Goを「教育」で伝える。メルペイエンジニア2人のプログラミング言語談義

Goとは、Googleが開発しているプログラミング言語のこと。数ある言語のなかでもまだ歴史が浅く、シンプルな言語設計と文法のほか、標準ライブラリやツールが豊富で、並行処理できる特徴もあります。当初はメルカリのグループ会社であるソウゾウ設立時に取り入れられ、「メルカリ アッテ」や「カウル」での開発、フリマアプリ「メルカリ」内のバナーツールにも使用。さらに、最近ではマイクロサービスへの移行とともに、Goへの書き直しも進められています。

そんなGoを開発に用いるだけでなく、「教育」を通じて情報発信を行い続けているメンバーがいます。それが、メルペイエキスパートチームの上田拓也と、Backendチームの柴田芳樹です。

社内外問わずイベントや勉強会を主催し、その特徴や魅力を語る彼らがGoに心酔したきっかけは? また、Goを通じて見えてきたメルペイ開発組織の課題とは何か? 個人の好みが走り出す、メルペイエンジニアによるGo談義が始まります。

この記事に登場する人


  • 上田拓也(Takuya Ueda)

    大学時代にGoに出会い、それ以来のめり込む。メルペイのエキスパートチームに所属。Backendエンジニアとして日々Goを書いている。Google Developer Expert(Go)。社内外で自ら勉強会を開催し、Goの普及に取り組んでいる。Go Conference主催者。golang.tokyo、Goビギナーズ、GCPUG Tokyo運営。マスコットのGopherの絵を描くのも好き。人類をGopherにしたいと考えている。

  • 柴田芳樹 (Yoshiki Shibata)

指示内容 » Goについての記事の続きを、最後の行の直後から再開して書いてもらえますか? この後の資料は、上のGoについての記事とは別物です。

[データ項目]
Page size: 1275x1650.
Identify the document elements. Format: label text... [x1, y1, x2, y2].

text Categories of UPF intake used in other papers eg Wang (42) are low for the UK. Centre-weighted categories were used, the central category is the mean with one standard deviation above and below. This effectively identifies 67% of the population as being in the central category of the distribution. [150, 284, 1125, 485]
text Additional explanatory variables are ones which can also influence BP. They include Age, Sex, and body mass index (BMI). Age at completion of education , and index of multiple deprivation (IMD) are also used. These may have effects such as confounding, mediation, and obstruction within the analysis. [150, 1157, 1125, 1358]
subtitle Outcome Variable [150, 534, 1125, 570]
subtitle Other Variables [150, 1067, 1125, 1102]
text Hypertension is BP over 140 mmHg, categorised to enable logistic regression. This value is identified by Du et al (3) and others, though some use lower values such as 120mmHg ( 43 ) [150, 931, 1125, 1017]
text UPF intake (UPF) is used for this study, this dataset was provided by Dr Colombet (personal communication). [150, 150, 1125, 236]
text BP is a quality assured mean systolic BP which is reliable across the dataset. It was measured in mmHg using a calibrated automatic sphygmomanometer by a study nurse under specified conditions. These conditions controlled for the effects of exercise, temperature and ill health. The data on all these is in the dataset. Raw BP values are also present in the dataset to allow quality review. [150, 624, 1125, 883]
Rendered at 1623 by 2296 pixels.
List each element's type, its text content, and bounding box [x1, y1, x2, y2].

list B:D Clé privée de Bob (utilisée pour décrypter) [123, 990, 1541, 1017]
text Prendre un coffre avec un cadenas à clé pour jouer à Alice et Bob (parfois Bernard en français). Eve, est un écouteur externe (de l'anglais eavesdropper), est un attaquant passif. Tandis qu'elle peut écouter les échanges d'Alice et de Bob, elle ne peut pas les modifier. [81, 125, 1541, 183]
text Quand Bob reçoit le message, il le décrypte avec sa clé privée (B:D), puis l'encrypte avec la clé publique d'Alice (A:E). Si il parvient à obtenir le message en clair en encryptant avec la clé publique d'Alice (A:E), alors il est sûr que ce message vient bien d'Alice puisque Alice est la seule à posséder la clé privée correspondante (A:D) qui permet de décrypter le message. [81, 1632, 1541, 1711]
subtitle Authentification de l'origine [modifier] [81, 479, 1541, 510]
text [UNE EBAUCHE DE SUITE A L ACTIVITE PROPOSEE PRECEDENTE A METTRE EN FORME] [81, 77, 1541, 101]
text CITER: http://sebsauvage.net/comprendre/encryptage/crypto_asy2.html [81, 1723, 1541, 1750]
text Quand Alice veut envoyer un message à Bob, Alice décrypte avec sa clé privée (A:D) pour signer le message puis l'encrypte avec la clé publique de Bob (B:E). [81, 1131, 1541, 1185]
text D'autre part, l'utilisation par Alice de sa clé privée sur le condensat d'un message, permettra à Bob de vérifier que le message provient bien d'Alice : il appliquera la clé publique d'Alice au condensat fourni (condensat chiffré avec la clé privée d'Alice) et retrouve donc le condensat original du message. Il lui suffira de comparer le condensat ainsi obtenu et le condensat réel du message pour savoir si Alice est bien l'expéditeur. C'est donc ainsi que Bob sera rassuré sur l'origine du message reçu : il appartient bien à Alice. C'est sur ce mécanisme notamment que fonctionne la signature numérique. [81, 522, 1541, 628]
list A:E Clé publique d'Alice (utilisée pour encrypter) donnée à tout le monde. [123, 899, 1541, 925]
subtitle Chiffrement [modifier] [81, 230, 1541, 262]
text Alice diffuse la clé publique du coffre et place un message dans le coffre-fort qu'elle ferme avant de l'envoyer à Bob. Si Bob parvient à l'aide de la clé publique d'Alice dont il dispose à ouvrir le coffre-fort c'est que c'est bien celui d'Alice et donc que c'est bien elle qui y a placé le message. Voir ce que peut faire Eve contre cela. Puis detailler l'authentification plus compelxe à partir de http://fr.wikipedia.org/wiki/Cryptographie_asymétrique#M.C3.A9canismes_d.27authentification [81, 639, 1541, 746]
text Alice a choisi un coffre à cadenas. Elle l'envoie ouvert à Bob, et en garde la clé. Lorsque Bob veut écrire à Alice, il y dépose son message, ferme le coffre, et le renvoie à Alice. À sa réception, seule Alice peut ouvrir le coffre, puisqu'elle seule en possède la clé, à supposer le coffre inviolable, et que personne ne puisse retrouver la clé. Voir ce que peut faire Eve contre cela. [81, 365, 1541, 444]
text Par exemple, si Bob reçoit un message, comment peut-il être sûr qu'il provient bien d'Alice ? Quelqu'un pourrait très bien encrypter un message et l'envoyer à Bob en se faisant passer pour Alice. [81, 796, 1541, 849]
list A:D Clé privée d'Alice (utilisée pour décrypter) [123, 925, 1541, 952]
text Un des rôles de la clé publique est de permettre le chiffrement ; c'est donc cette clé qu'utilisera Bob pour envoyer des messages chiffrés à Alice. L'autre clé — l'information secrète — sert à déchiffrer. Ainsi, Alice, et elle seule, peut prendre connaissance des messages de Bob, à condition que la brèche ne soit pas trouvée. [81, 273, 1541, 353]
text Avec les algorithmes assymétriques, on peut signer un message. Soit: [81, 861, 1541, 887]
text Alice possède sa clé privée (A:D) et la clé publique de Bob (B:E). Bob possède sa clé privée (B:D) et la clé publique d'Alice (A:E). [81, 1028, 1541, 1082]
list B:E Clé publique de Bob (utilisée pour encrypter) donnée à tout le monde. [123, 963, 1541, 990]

回答 »
    ソフトウェア開発に従事。2000年から私的な時間に技術書の翻訳を行っており、『プログラミング言語Go』(丸善出版)も担当していた。2000年以降、Java言語教育を行ってきており、Go言語教育も2016年から行っている。メルペイではBackendエンジニアとしてGoでソフトウェア開発を行っている。


Goに触れたきっかけは「純粋な興味」

上田:私がGoを触り始めたのは大学時代なので、確か2010年ごろだったと思います。コンピュータシミュレーションを行う研究室でJavaで書いていたのですが、もっとごりごり動かしたくていろいろな言語を試しているときに、Goに出会ったんです。

柴田:ということは、Goのバージョンがまだ1になっていないころですね。当時は、コンパイラ(自動プログラミングに使うプログラムの一種)とリンカ(リンケージエディタ)が別々だった気がします。

上田:そうです! 今思い返すと懐かしい(笑)。柴田さんは、何がきっかけでGoを触り始めたんですか?

上田拓也(メルペイエキスパートチーム)

柴田:なぜか日付をはっきり覚えているのですが、あれは2010年8月のことでした。当時、一緒に仕事をしていた若手エンジニアと「新しい言語の勉強会をしよう!」と話したことがきっかけでしたね。そのころはまだ日本語で解説された本もなかったので「みんなでGoの本を書こう!」と盛り上がったんです。それから翻訳者として、Go関連の技術書づくりに関わることが増えていきました。

上田:当時のGoはまだ正式リリースする前だったので、言語仕様もFIXしていませんでしたよね。何と言うか、つくりながら走っている感じがあったと言うか。

柴田:そんな時代もありましたね。私は長い間、C++で組み込みシステムのプログラミングをしていましたが、Goは不思議な感じがしていました。バグみたいなプログラミングなのに、ローカル変数のアドレスをなぜか返せるようになっているという。今ではもう、ちょっとしたツールを書くときはだいたいGoを使っています。……そう言えば、そろそろ新バージョンであるGo1.13が出るころでしょうか?

柴田芳樹(メルペイBackendチーム)

上田:ベータ版は出たので、8月のリリースまで楽しみですね。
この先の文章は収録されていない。